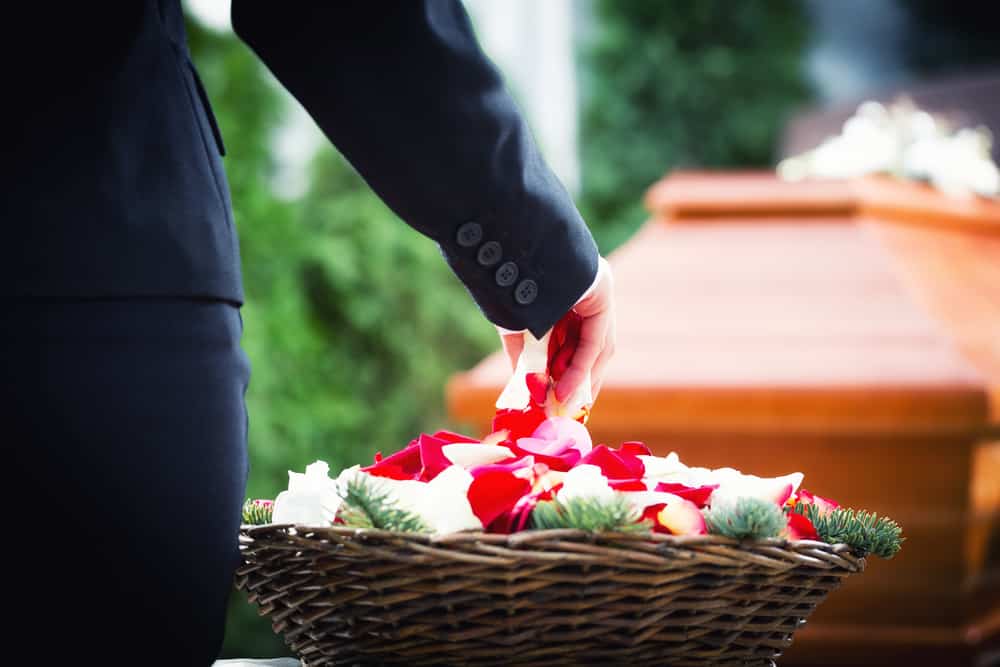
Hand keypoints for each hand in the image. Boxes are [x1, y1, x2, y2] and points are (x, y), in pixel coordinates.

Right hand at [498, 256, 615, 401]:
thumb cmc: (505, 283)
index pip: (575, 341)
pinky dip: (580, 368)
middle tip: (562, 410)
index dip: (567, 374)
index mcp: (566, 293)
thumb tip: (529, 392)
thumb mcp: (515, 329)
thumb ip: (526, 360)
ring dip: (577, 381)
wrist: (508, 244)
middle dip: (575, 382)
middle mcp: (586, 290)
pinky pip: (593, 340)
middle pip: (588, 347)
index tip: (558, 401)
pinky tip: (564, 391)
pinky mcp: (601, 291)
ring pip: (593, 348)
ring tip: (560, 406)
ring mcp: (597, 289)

• • • •

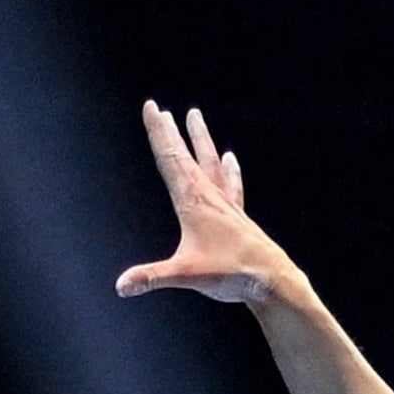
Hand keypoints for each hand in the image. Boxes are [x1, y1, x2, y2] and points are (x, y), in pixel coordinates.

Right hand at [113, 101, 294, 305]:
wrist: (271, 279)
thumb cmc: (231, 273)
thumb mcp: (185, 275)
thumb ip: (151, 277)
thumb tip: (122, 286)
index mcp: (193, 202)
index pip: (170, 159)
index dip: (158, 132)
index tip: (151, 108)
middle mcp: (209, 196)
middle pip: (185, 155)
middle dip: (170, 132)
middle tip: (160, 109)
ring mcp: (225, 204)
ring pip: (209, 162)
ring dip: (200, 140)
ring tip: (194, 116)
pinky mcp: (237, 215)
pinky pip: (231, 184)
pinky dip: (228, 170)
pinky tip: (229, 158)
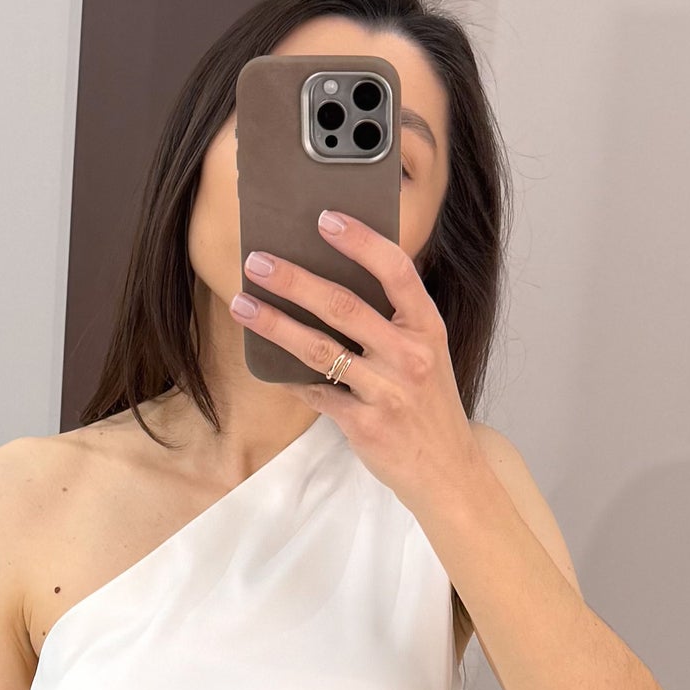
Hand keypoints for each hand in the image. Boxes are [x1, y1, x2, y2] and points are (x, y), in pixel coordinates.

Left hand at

• • • •

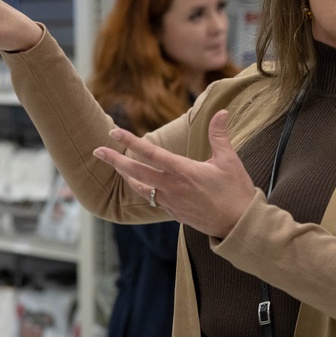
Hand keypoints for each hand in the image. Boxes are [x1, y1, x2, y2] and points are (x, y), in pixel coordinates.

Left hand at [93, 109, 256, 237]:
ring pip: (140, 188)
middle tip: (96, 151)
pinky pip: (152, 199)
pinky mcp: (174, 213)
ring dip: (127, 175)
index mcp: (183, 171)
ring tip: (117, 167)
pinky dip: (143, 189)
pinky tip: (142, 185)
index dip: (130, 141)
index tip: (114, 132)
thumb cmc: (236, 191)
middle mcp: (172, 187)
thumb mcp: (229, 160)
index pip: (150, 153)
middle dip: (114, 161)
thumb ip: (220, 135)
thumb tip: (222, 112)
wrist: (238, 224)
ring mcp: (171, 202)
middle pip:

• • • •

▸ **Work to be completed**: In the lines above, find each one with "ring" and list it.

▸ **Result for this task**:
ring dip: (577, 381)
ring pip: (593, 348)
ring tip: (560, 406)
ring mcp: (597, 289)
ring mcp: (225, 204)
ring pip: (209, 162)
ring dip: (200, 140)
ring tip: (194, 116)
ring pip: (140, 188)
ring dip: (127, 175)
ring tip: (117, 167)
ring mcp: (171, 202)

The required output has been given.